Across England, private rental homes were twice as likely as the average to have a problem with damp, according to the English Housing Survey.

A study last year by the think tank Resolution Foundation found that people living in London were twice as likely as people living elsewhere in the U.K. to experience poor-quality housing. 

Those living in poor housing were accordingly twice as likely to experience poor health, either physical or mental.

Cara Pacciti, a senior economist at the Resolution Foundation, suggests there has been an increase in instances of damp since the cost of living crisis when rising energy prices forced people to cut backon the heating in the winter.

Many tenants avoid complaining about their conditions because they fear eviction and being forced to look for more expensive accommodation.

Polly Neate, chief executive of housing charity Shelter, has also seen this trend.

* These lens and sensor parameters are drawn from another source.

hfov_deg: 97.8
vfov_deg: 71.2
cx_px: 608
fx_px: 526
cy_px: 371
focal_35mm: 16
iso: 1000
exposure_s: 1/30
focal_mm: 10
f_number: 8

“We regularly hear from young renters in London who feel powerless to complain about conditions or challenge an unfair rent hike because they know they could be slapped with a no-fault eviction the moment they do,” Neate told Fortune.

Impact on the economy

SpareRoom’s Hutchinson often wonders at what point London becomes “a theme park for rich people and tourists,” but concedes he didn’t expect things to get as bad as they have without that occurring.

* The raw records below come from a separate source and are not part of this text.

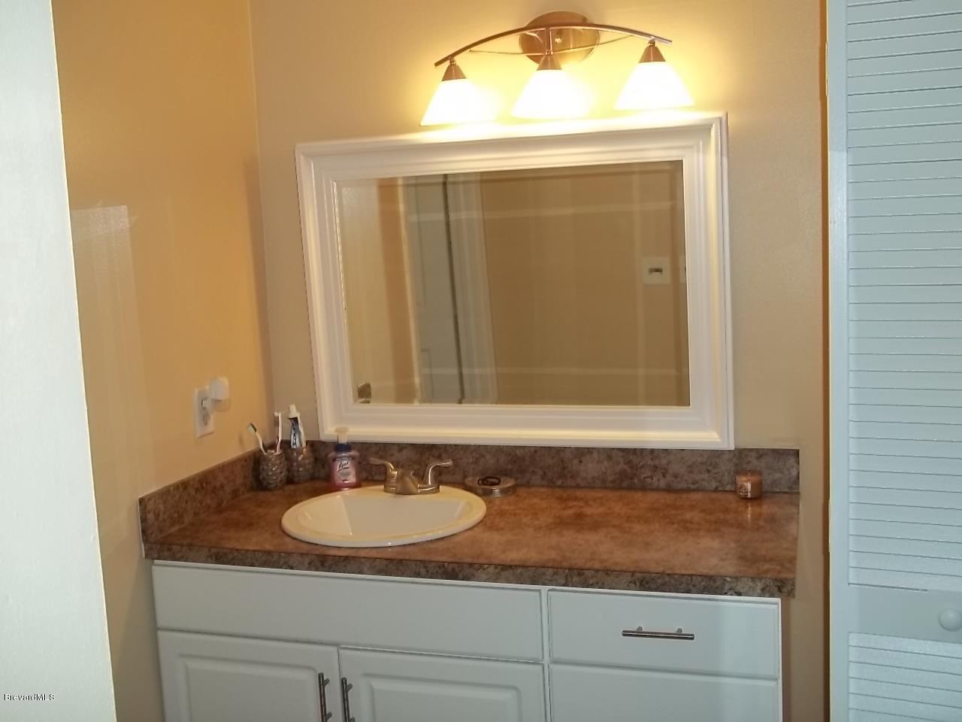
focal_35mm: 36
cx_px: 481
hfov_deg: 51.4
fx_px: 1000
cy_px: 361
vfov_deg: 39.7
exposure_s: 1/30
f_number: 3.1
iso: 64
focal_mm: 6.5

However, in the last year, the scale of the affordability problem has caused some people to put off life decisions.

Research by the rental service in February last year found that seven in 10 renters had postponed plans to move house in the prior 18 months, with budgetary issues the main drawback.

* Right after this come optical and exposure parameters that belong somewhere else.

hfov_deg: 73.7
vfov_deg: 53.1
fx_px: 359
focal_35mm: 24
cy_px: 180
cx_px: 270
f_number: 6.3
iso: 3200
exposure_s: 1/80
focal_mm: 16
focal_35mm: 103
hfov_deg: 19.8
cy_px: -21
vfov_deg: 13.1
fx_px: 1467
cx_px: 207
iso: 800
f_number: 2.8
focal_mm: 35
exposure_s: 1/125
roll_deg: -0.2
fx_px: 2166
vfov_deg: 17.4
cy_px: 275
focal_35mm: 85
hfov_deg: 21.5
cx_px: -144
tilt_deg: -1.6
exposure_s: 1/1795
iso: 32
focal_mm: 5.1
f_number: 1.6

“People are turning down job opportunities, not because they don’t want to move but because they don’t want to get into the market the way it is now, and so people are just staying put who don’t really want to,” said Hutchinson.

“That’s really worrying for them on a personal level, but also, if we intend to get out of the mess we’re in by growing the economy, people being able to move for those jobs is really important.”

According to data compiled by Savills, more private investment is flowing into the build-to-rent market, which should relax supply issues over time.

Shelter’s Neate has urged new legislation that stops no-fault evictions and limits rent hikes to one per year.

Detractors argue that this could exacerbate supply issues, but as young workers become more disenfranchised with the city, few answers remain.

“If you are disincentivizing people from moving to better jobs, more productive jobs, in high productivity areas, that’s obviously not great for your economy,” says the Resolution Foundation’s Pacitti.

London’s loss is the rest of the U.K.’s gain. The country’s leveling up agenda sought to spread the wealth outside the capital, and new opportunities are beginning to crop up in second cities like Manchester and Birmingham. 

That takes time, though, and while other regions catch up, a flight of talent from the country’s largest economy could hit the U.K. economy hard.